Yes, without a doubt. This is, by far, the most important motivation for them. Becoming famous serves several key roles, including the following: it endows the narcissist with power, provides him with a constant Source of Narcissistic Supply (admiration, adoration, approval, awe), and fulfils important Ego functions.
In return, individuals who are exposed to the narcissist’s stardom or fame hurl back at him the image that he has projected. In this way, he comes to feel alive, his basic existence is confirmed, and he gains a sense of well-defined boundaries (where the narcissist ends and the world begins).
There is a set of narcissistic behaviours that are characteristic of those who are pursuing celebrity status. There is practically nothing that the narcissist refrains from doing, and there are almost no boundaries that he is unwilling to breach in order to obtain fame and fortune.
According to him, there is no such thing as “negative publicity,” and the only thing that matters is that one be in the public view.
Because the narcissist takes pleasure in all forms of attention and prefers to be feared as much as he loves to be adored, he isn’t bothered if information about him is inaccurate (as long as they spell his name correctly), for example.
The only times a narcissist experiences negative emotions is when he or she is not receiving enough attention, publicity, or exposure.
In the aftermath of this experience, the narcissist feels empty and hollowed out, unimportant and insignificant, humiliated and enraged, discriminated against, neglected and unjustly treated, among other things.
At first, he seeks to attract the attention of ever-shrinking groups of people who are familiar with him (“supply scale down”). However, the perception that he is compromising gnaws at his already weak sense of self-worth.
Spring will arrive sooner or later, no matter how long it takes. When the narcissist feels that his or her public exposure has been lost, he or she schemes, contrives, plans and conspires, thinks, analyses and synthesises, and does whatever else is necessary to reclaim that exposure.
When he fails to capture the attention of the target audience (which is always the largest), he becomes more audacious, unorthodox, and ridiculous in his approach. A firm decision to make oneself recognised is turned into resolute action, which is subsequently transformed into a panicked pattern of attention-seeking behaviours to gain attention.
The narcissist isn’t very concerned about gaining public attention. Narcissists are deceptive in their behaviour.

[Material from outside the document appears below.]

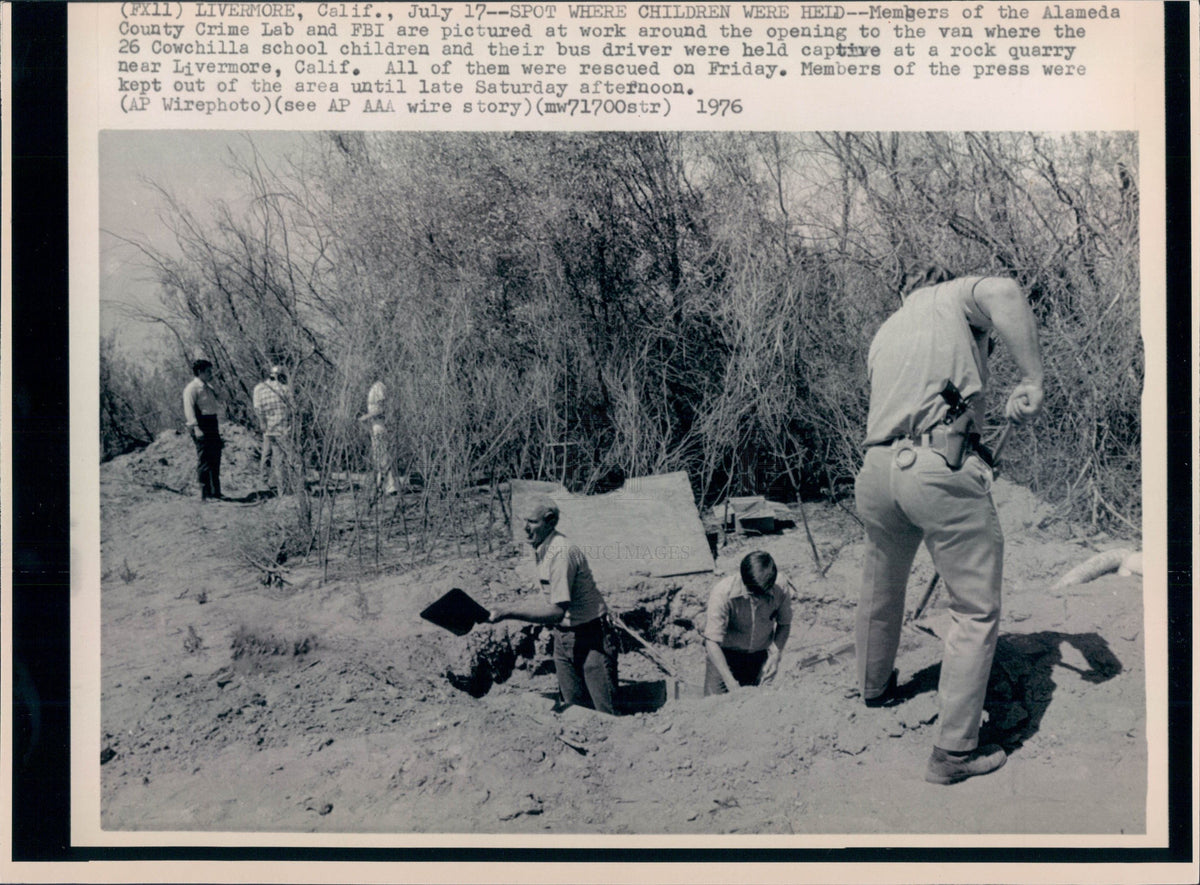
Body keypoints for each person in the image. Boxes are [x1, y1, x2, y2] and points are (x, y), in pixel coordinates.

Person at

The narcissist gives the impression that he loves himself, but in reality, he despises himself.
As an example, he looks to be interested in becoming a celebrity, but in truth, he is more concerned with the REACTIONS to his famous: people watch him, notice him, speak about him, discuss his behaviour, and so on, which is what makes him an actual person.
While walking around town, the narcissist is looking for and collecting the different looks on people’s faces as soon as they notice him. He attempts to position himself as the centre of attention, if not as a figure of controversy.

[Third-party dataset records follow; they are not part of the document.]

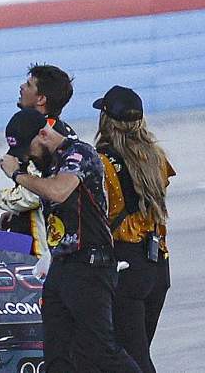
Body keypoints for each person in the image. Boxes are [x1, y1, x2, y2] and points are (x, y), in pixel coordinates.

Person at [0, 109, 140, 373]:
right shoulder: (49, 164)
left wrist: (17, 175)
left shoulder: (79, 154)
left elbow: (59, 191)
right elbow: (51, 198)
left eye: (28, 151)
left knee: (101, 350)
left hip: (90, 265)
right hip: (61, 266)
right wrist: (14, 214)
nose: (27, 158)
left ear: (43, 134)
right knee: (57, 354)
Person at [93, 86, 174, 373]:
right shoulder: (157, 157)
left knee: (130, 359)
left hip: (125, 263)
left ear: (106, 120)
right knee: (137, 354)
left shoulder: (101, 162)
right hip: (157, 264)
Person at [0, 63, 77, 255]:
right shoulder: (59, 130)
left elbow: (36, 193)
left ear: (41, 99)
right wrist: (19, 214)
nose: (21, 87)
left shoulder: (42, 137)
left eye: (28, 85)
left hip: (47, 251)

He bothers people closest to him on a continual and recurrent basis in an attempt to reassure himself that he is not losing his reputation, his magic touch, or the attention of his social milieu.
The narcissist, on the other hand, is not picky. Whether as a writer or as a businessman, he writes when he has the opportunity to become well-known for his work.

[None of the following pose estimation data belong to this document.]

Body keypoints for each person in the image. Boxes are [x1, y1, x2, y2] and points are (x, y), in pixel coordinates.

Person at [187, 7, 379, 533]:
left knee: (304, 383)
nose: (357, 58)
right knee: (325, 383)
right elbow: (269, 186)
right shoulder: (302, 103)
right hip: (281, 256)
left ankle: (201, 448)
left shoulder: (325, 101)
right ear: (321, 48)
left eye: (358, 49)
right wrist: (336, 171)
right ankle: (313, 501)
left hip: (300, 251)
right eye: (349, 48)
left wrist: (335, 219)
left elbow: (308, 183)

He transitions from one field to another with ease and without remorse since he is present in each and every one of them without conviction, with the exception of the conviction that he must (and deserves to) become famous.
He evaluates activities, hobbies, and individuals not on the basis of the pleasure they provide him, but on the basis of their utility: can they or cannot they make him known, and if so, to what extent can they make him known. The narcissist has a single point of view (not to say obsessive).
His universe is a realm of black (being unknown and starved of attention) and white (having access to resources) (being famous and celebrated).